От услышанного Сиано пошатнулся, как ногой увязнув в болоте. Онемел, словно волка увидел. Не двигаться — загрызёт.
Столкновение. Мир Клиона, полный разрушений и насмешек, и его собственный, где он, казалось, всё ещё мог держать контроль, оправдывать свои поступки. Держался из последних сил.
— Тебе хоть когда-нибудь было хорошо со мной или это всё тоже было притворством? Тебе в этом нет равных, — горько произнёс Клион, тяжело и глухо.
И мир рухнул.
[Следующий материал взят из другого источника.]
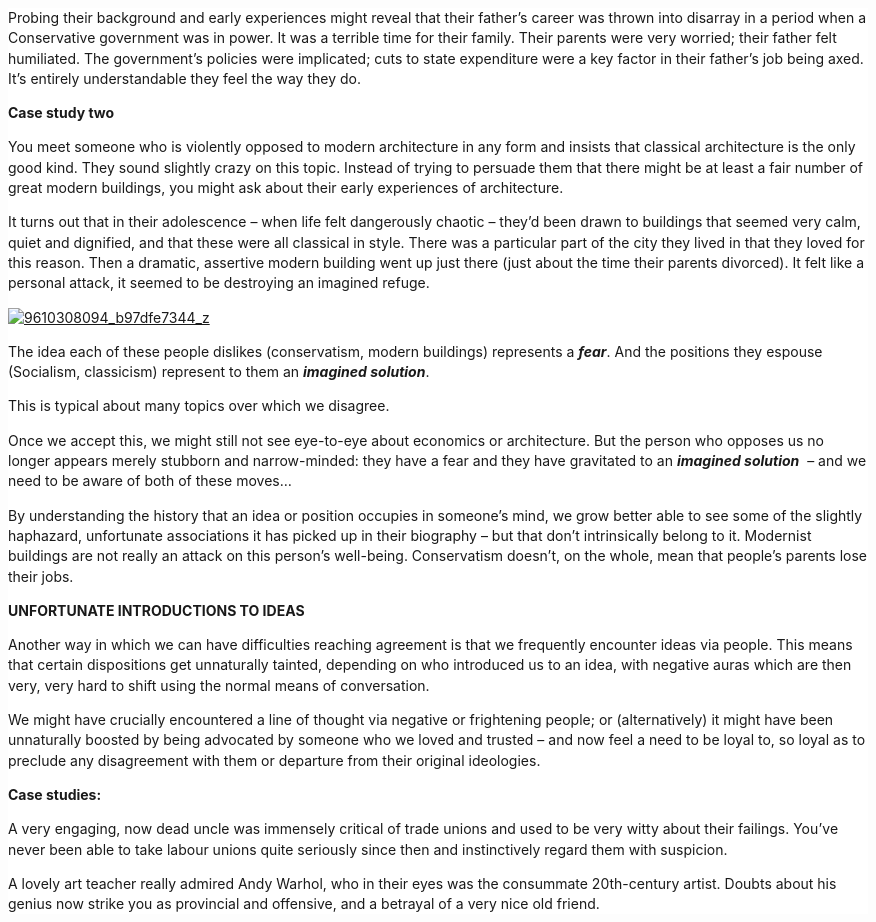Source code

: Probing their background and early experiences might reveal that their father’s career was thrown into disarray in a period when a Conservative government was in power. It was a terrible time for their family. Their parents were very worried; their father felt humiliated. The government’s policies were implicated; cuts to state expenditure were a key factor in their father’s job being axed. It’s entirely understandable they feel the way they do.

**Case study two**

You meet someone who is violently opposed to modern architecture in any form and insists that classical architecture is the only good kind. They sound slightly crazy on this topic. Instead of trying to persuade them that there might be at least a fair number of great modern buildings, you might ask about their early experiences of architecture.

It turns out that in their adolescence – when life felt dangerously chaotic – they’d been drawn to buildings that seemed very calm, quiet and dignified, and that these were all classical in style. There was a particular part of the city they lived in that they loved for this reason. Then a dramatic, assertive modern building went up just there (just about the time their parents divorced). It felt like a personal attack, it seemed to be destroying an imagined refuge. &nbsp;

[![9610308094_b97dfe7344_z](https://www.theschooloflife.com/thebookoflife/wp-content/uploads/2015/01/9610308094_b97dfe7344_z.jpg)](http://www.thebookoflife.org/wp-content/uploads/2015/01/9610308094_b97dfe7344_z.jpg)

The idea each of these people dislikes (conservatism, modern buildings) represents a **_fear_**. And the positions they espouse (Socialism, classicism) represent to them an **_imagined solution_**.

This is typical about many topics over which we disagree.

Once we accept this, we might still not see eye-to-eye about economics or architecture. But the person who opposes us no longer appears merely stubborn and narrow-minded: they have a fear and they have gravitated to an **_imagined solution_** &nbsp;– and we need to be aware of both of these moves…

By understanding the history that an idea or position occupies in someone’s mind, we grow better able to see some of the slightly haphazard, unfortunate associations it has picked up in their biography – but that don’t intrinsically belong to it. Modernist buildings are not really an attack on this person’s well-being. Conservatism doesn’t, on the whole, mean that people’s parents lose their jobs.

**UNFORTUNATE INTRODUCTIONS TO IDEAS**

Another way in which we can have difficulties reaching agreement is that we frequently encounter ideas via people. This means that certain dispositions get unnaturally tainted, depending on who introduced us to an idea, with negative auras which are then very, very hard to shift using the normal means of conversation.

We might have crucially encountered a line of thought via negative or frightening people; or (alternatively) it might have been unnaturally boosted by being advocated by someone who we loved and trusted – and now feel a need to be loyal to, so loyal as to preclude any disagreement with them or departure from their original ideologies.

**Case studies:**

A very engaging, now dead uncle was immensely critical of trade unions and used to be very witty about their failings. You’ve never been able to take labour unions quite seriously since then and instinctively regard them with suspicion.

A lovely art teacher really admired Andy Warhol, who in their eyes was the consummate 20th-century artist. Doubts about his genius now strike you as provincial and offensive, and a betrayal of a very nice old friend. &nbsp;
Как будто кто-то обрушил на него весь небосвод, с обломками, шипящими углями и огнём.
Почти добил. Больно ударил, растормошил мирно спящую змею, вновь готовую прыснуть ядом в свою защиту.
Он разбирал Сиано по косточками неизменно свирепым взором. Обгладал всё тело. Насмерть? Сиано почудилось, что с него пластами слезает — не кожа — холодная чешуя. Человек в нём протяжно заскулил, выпуская скользкую злобу вместо кроткой добродетели. Только Клиону удавалось так его выводить.
А во что он сам превращается?
Он не мог позволить Клиону увидеть, как его слова — губительные, болезненные, правдивые — оставляют в нём глубокие раны, как они резко меняют его, пробуждая что-то недоброе, токсичное. Прошибает холодный пот. Сиано сдерживался, вытирая влагу с ладоней, руки предательски начинали дрожать. Внутри всё горело, но внешне оставался каменным, выждав свой момент, как хищник, готовящийся к последнему рывку.
Он был на грани. Одна неверная мысль — и рухнет.
Клион стоял напряжённо, руками уперевшись в стол, прижавшись поясницей, больную ногу слегка подогнув, лишая опоры. Сиано тоже не чувствовал ног, но они кажется повели его вперёд, наконец, отлипнув от пола.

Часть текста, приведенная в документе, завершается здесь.